Un ministro atrapado entre su rol y su historia
Desde junio, cuando fue nombrado en reemplazo de Ángela María Buitrago, Montealegre ya llegaba con la brújula inclinada: parte interesada en el proceso contra Uribe, reconocido incluso como víctima en etapas del juicio, y con un prontuario de choques públicos en torno a ese mismo caso. Su designación, lejos de pacificar, desató salidas en el engranaje técnico del sector justicia y abrió frentes de control que hoy lo cercan.

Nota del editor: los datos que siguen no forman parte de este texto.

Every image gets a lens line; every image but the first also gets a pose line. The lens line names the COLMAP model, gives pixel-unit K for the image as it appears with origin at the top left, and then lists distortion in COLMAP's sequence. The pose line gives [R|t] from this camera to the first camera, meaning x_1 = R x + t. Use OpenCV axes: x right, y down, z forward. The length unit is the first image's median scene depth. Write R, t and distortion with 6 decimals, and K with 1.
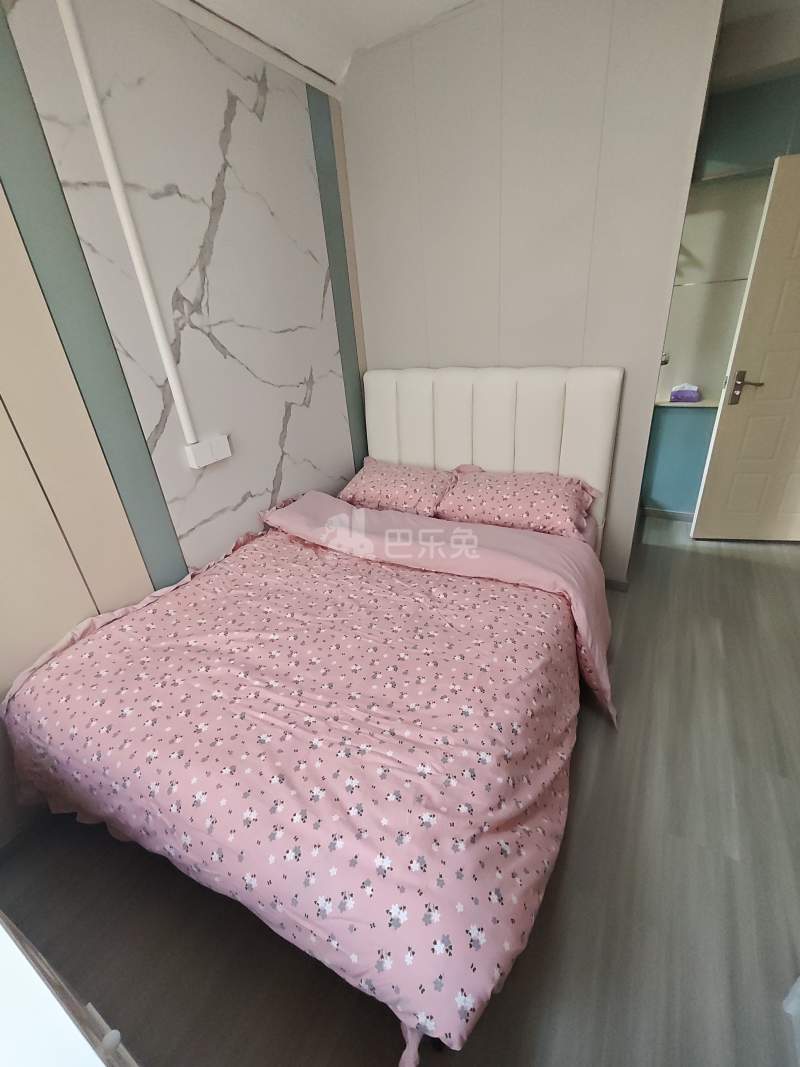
lens RADIAL K [[455.3, 0, 404.0], [0, 455.3, 534.5], [0, 0, 1]] dist [-0.008255, 0.005076]
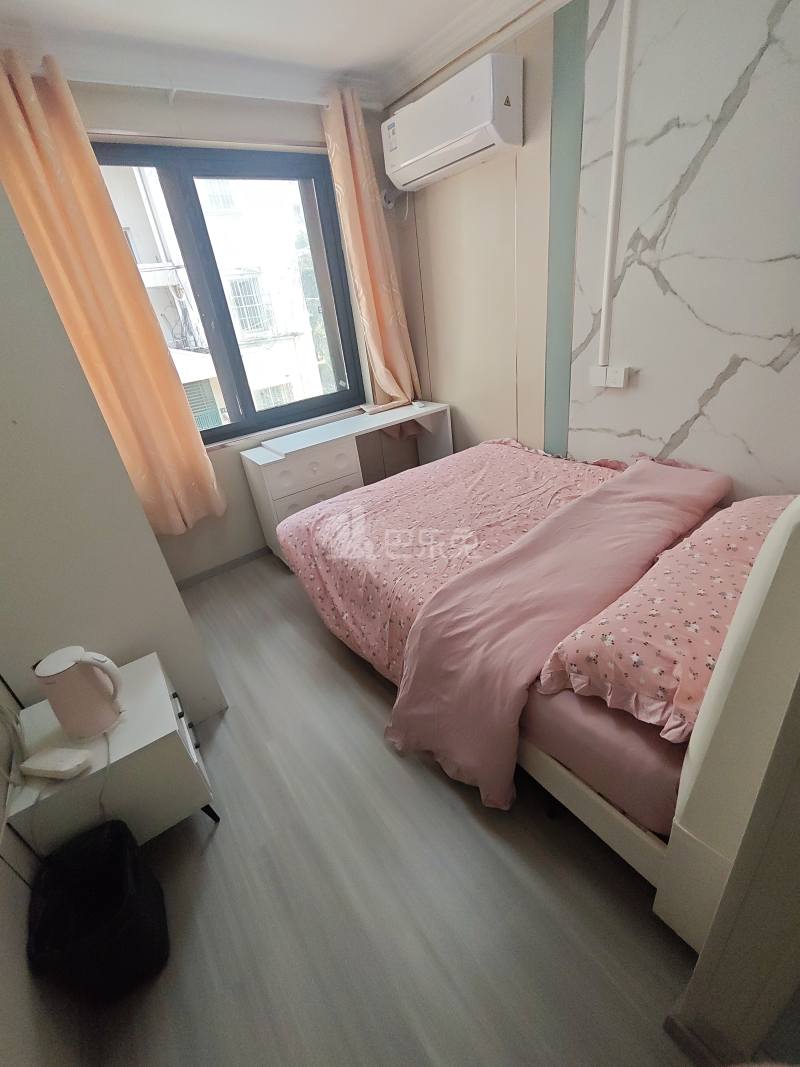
lens RADIAL K [[455.3, 0, 404.5], [0, 455.3, 534.6], [0, 0, 1]] dist [-0.008255, 0.005076]
pose [[-0.404266, 0.527827, -0.746972, 0.945358], [-0.263021, 0.715098, 0.647653, -0.548994], [0.876007, 0.458294, -0.150260, 0.963495]]
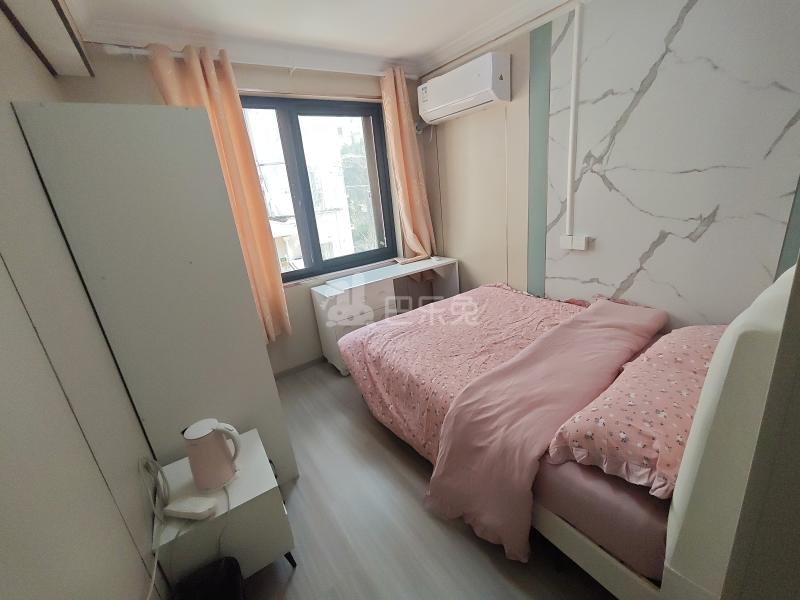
lens RADIAL K [[341.4, 0, 401.3], [0, 341.4, 295.9], [0, 0, 1]] dist [-0.008255, 0.005076]
pose [[-0.427822, 0.381955, -0.819194, 1.052575], [-0.274444, 0.808642, 0.520363, -0.546835], [0.861190, 0.447446, -0.241130, 0.897996]]
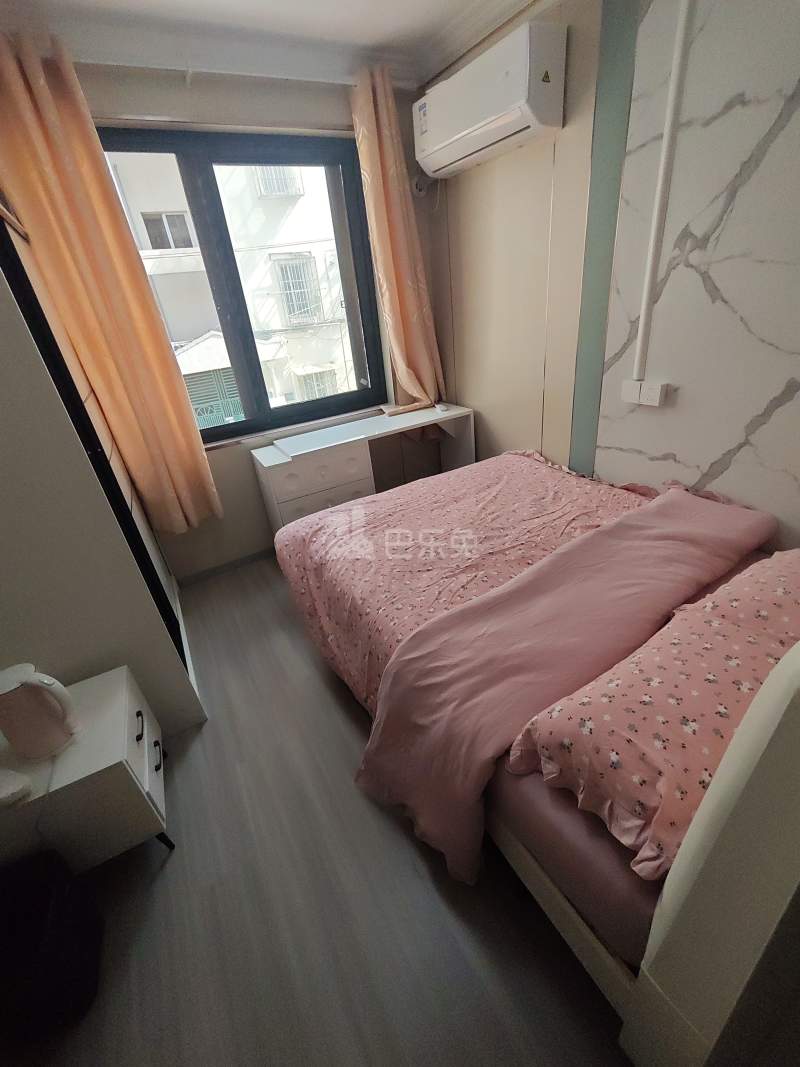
lens RADIAL K [[455.3, 0, 405.6], [0, 455.3, 534.2], [0, 0, 1]] dist [-0.008255, 0.005076]
pose [[-0.501477, 0.514308, -0.695707, 0.793874], [-0.252444, 0.682151, 0.686252, -0.577203], [0.827522, 0.519767, -0.212249, 1.003875]]
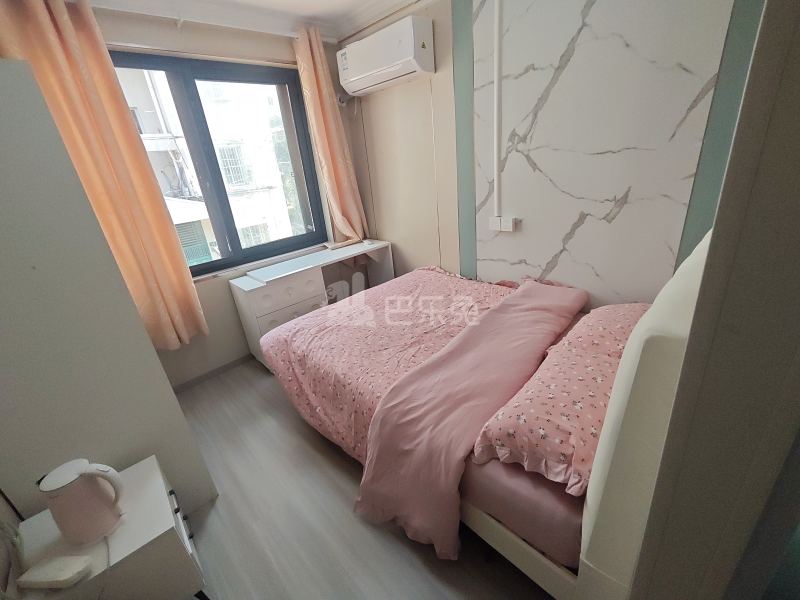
lens RADIAL K [[341.4, 0, 401.9], [0, 341.4, 296.1], [0, 0, 1]] dist [-0.008255, 0.005076]
pose [[-0.278858, 0.453456, -0.846531, 0.938326], [-0.314368, 0.789826, 0.526638, -0.560967], [0.907420, 0.412980, -0.077697, 0.932164]]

El cerco institucional se cerró
No es solo el fallo. En semanas recientes, la Defensoría del Pueblo pidió tumbar su nombramiento y solicitar medidas cautelares; además, la Procuraduría abrió indagación por presunta intromisión indebida en la administración de justicia a raíz de sus calificativos contra Uribe. En el tablero del Estado, ese encadenamiento equivale a una señal intermitente: cuando el ministro que debe garantizar la independencia judicial termina bajo lupa disciplinaria por su intervención en el caso más sensible del país, la credencial política deja de ser salvavidas.
Un gabinete fracturado
A la presión jurídica se suman grietas políticas: las peleas públicas con el ministro del Interior, Armando Benedetti —exhibidas en chats de WhatsApp— mostraron un gabinete sin brújula, y a Montealegre en modo pugna, no en modo árbitro institucional. Ese ruido hace inviable la conducción serena de una cartera que requiere quietud para ejecutar reformas, gestionar cárceles y coordinar al Inpec.
Lo que dijo (y cómo leyó) la prensa
Las reseñas editoriales y crónicas tras la absolución del expresidente convergen en dos ideas: (1) el fallo es una oportunidad para bajar la temperatura política y reafirmar el respeto a las decisiones judiciales; (2) el expediente Uribe seguirá siendo un parteaguas en la memoria pública. En ese marco, mantener a un ministro que fue protagonista de la controversia erosiona esa oportunidad.
La renuncia que el Gobierno debería aceptar
Un ministro de Justicia no puede ser, al mismo tiempo, juez y parte en el litigio simbólico más importante de los últimos veinte años. La absolución del expresidente no borra las sombras del conflicto interno, pero sí redefine responsabilidades: quien encabeza la cartera debe blindar el debido proceso y la autonomía judicial, no convertirse en motivo de recusaciones, impedimentos o batallas verbales que distraen al Estado de sus tareas. La salida honorable —renuncia acordada y relevo técnico— es la única vía para que el Gobierno recupere autoridad en la materia.
Si algo enseñan estas semanas es que la justicia no es botín ni trofeo. Es un procedimiento. Y cuando el procedimiento concluye —para absolver o condenar—, la política debe bajar la voz. La permanencia de Montealegre prolonga el barullo; su salida abriría una puerta a la institucionalidad que la propia prensa pide resguardar.